[PROVIDED INFORMATION]:
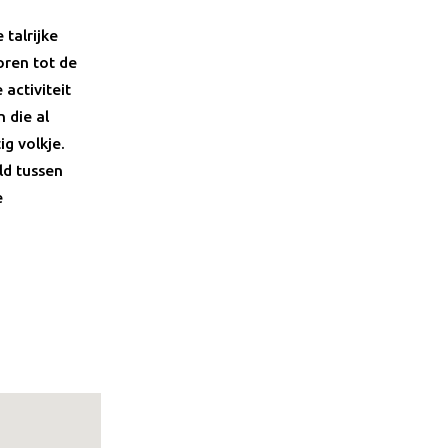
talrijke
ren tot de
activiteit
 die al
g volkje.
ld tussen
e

...

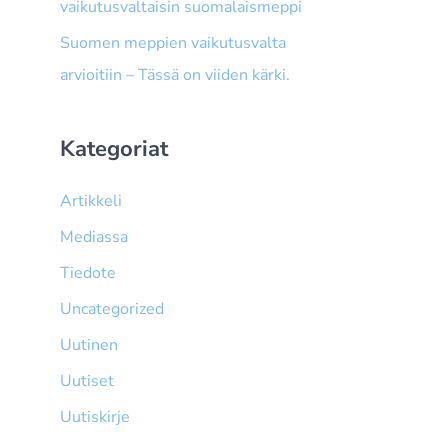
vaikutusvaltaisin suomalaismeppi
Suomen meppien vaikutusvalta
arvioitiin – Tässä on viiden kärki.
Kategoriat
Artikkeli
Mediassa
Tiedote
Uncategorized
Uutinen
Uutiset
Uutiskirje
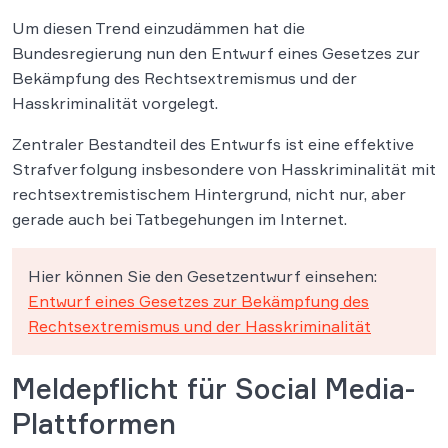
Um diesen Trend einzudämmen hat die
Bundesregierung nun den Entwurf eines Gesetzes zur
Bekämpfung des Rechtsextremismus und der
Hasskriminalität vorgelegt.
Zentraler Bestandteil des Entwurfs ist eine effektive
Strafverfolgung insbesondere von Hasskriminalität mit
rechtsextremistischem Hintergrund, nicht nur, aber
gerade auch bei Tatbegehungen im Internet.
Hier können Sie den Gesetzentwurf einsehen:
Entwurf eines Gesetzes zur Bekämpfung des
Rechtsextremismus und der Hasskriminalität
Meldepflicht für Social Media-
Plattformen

...

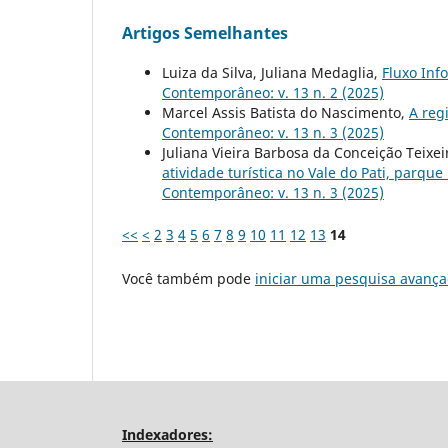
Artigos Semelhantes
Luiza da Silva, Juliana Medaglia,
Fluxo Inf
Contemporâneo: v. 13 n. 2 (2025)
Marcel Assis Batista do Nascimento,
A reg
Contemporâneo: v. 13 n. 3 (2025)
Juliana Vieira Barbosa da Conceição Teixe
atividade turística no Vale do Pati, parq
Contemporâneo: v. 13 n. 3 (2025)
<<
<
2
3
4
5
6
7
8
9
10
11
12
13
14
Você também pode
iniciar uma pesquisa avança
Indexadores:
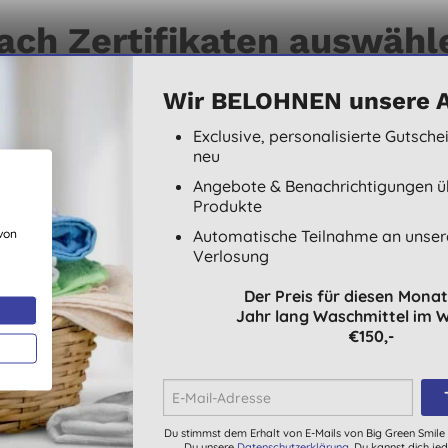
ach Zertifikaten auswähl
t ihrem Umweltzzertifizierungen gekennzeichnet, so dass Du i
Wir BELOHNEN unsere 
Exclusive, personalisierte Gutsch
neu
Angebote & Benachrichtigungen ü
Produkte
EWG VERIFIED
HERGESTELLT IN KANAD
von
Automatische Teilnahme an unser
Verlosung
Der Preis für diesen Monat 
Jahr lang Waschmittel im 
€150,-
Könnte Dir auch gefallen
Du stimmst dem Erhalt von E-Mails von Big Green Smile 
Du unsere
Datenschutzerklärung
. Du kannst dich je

[DIRECTIONS FOR THIS TASK]: In the items above, reproduce every line from the line with "Um diesen Trend einzudämmen hat die" to the line with "Plattformen", including both of those lines.

[OUTPUT OF THE EXERCISE]:
Um diesen Trend einzudämmen hat die
Bundesregierung nun den Entwurf eines Gesetzes zur
Bekämpfung des Rechtsextremismus und der
Hasskriminalität vorgelegt.
Zentraler Bestandteil des Entwurfs ist eine effektive
Strafverfolgung insbesondere von Hasskriminalität mit
rechtsextremistischem Hintergrund, nicht nur, aber
gerade auch bei Tatbegehungen im Internet.
Hier können Sie den Gesetzentwurf einsehen:
Entwurf eines Gesetzes zur Bekämpfung des
Rechtsextremismus und der Hasskriminalität
Meldepflicht für Social Media-
Plattformen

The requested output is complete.